# [TASK STATEMENT]
Copy out every sentence in the forum thread about random number streams that ends with a question mark.
═══ READING TEXT ═══
You would want to increment (pad) the stream value passed to bar sufficiently to
account for possible variability in foo.

> 
> What I want is to use the same underlying rng for the invariant parts of my
> model, and use a separate rng (or set of rng streams) for the varying parts of
> my model.  The proposed patch makes this straightforward.
> 
> (An alternative would be to predetermine the maximum number of streams that
I'll
> ever want to use in the in/variant parts per model element, then increment by
> that number:
>  
>   const int64_t spacing   = <max number of streams per node>;
>   const int64_t invOffset = <max number of variant streams>;
> 
>   int64_t stream = baseStream;
>   stream += foo0.AssignStreams (stream + offset);  // variant part
>   stream += bar0.AssignStreams (stream);           // invariant
> 
>   stream = baseStream + spacing;
>   stream += foo0.AssignStreams (stream + offset);
>   stream += bar0.AssignStreams (stream);
> 
> This requires me to decide at the outset those two constants.  If I find out
> later I need more, I have to redo all the prior executions, to have the
> invariant parts of my model always execute from the correct streams.)

I agree that this is fragile in the way you describe; I am not sure that a
foolproof solution is easy, though.  

I'm not seeing the leap here to sharing RngStream state as a solution to the
above invariance problem.  Sharing leads to coupling between random variables,
not invariance.

> 
> While you might think that giving everything an independent stream is always
the
> right thing, there are cases where it's not what you want.  Think of a traffic
> generator that uses two random distributions, one to decide if to send traffic
> this event, the other to decide where.  If they have independent streams, then
> the destination sequence will always be the same, even if the first
distribution
> decided not to send.  Instead, I might want them to draw from the same
> underlying RngStream, so the consumption of a value (deciding if to send)
alters
> the subsequent sequence of destinations.

Under what conditions will the destination sequence "always be the same" despite
the send sequence varying?  How is the send sequence varying?  Are you talking
about varying the distribution itself (e.g. Normal to Uniform)?

> 
> This is even more of an issue in distributed simulation.  I don't want each
> parallel process to use the same set of auto-assigned streams, as happens now
by
> default.  I can't use the parallel process SystemId, either, because that
> depends on how many processes I have.  (It's an absolute requirement that the
> parallelization give the exact same results as the sequential execution, which
> implies that the parallel execution can't depend on how the model was
> parallelized, or how many parallel processes are involved.)  Instead, one
> solution is to choose streams based on the node id.

I hadn't considered this, but it seems to me that our current auto-assignment
will fail this requirement.  Does this mean that parallel simulations need to
explicitly assign somehow all RngStreams?    That we need to document this more
explicitly, or think about ways to improve the auto-assignment?
═══ ITEMS ═══
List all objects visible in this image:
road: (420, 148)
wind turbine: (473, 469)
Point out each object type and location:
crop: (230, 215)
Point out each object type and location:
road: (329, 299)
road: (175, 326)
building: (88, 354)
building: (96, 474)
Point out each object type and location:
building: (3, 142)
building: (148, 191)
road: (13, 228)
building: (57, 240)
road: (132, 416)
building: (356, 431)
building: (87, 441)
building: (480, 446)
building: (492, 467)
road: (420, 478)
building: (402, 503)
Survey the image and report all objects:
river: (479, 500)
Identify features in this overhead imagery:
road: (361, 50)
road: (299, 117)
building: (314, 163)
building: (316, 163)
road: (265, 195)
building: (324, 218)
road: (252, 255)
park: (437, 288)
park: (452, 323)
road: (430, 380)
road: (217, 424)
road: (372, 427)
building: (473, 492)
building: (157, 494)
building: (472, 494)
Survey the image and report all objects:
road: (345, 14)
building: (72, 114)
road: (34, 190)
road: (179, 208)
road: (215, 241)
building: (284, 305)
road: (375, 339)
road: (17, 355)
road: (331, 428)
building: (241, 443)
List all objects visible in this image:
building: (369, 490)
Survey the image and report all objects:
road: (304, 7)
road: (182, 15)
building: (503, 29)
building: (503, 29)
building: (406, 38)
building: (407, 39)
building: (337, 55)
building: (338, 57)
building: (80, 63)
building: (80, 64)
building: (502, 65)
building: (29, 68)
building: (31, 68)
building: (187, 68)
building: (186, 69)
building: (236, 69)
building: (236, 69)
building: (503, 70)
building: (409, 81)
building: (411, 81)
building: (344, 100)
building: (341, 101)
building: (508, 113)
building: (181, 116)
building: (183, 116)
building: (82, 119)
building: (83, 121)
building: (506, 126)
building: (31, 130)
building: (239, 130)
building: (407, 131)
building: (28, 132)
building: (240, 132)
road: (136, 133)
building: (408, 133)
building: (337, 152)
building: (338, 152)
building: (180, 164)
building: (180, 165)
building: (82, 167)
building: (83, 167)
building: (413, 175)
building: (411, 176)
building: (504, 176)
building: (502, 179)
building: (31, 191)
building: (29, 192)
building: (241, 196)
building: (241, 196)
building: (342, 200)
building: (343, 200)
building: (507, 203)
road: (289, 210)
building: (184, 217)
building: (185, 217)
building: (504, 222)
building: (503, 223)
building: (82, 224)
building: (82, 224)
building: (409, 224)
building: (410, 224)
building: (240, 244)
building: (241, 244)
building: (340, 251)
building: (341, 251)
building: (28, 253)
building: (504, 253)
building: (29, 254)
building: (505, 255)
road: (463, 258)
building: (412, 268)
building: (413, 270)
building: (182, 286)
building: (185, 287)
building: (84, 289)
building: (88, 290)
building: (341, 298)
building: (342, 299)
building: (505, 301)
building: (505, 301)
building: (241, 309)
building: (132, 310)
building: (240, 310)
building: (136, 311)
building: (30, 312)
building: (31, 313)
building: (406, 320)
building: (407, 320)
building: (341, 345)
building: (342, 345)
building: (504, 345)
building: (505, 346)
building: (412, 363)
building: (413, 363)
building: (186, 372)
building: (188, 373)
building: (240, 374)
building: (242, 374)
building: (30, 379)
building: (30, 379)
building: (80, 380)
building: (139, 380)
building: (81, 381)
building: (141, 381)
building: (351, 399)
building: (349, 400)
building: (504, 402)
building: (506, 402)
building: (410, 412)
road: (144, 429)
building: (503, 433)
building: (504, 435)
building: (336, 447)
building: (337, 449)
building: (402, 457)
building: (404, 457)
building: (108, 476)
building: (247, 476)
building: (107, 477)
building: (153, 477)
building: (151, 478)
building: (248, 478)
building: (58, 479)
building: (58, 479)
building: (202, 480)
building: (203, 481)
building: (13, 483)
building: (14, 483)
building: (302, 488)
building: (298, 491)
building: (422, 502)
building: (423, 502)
═══
# [FINAL RESULT]
1. Under what conditions will the destination sequence "always be the same" despite the send sequence varying?
2. How is the send sequence varying?
3. Are you talking about varying the distribution itself (e.g. Normal to Uniform)?
4. Does this mean that parallel simulations need to explicitly assign somehow all RngStreams?
5. That we need to document this more explicitly, or think about ways to improve the auto-assignment?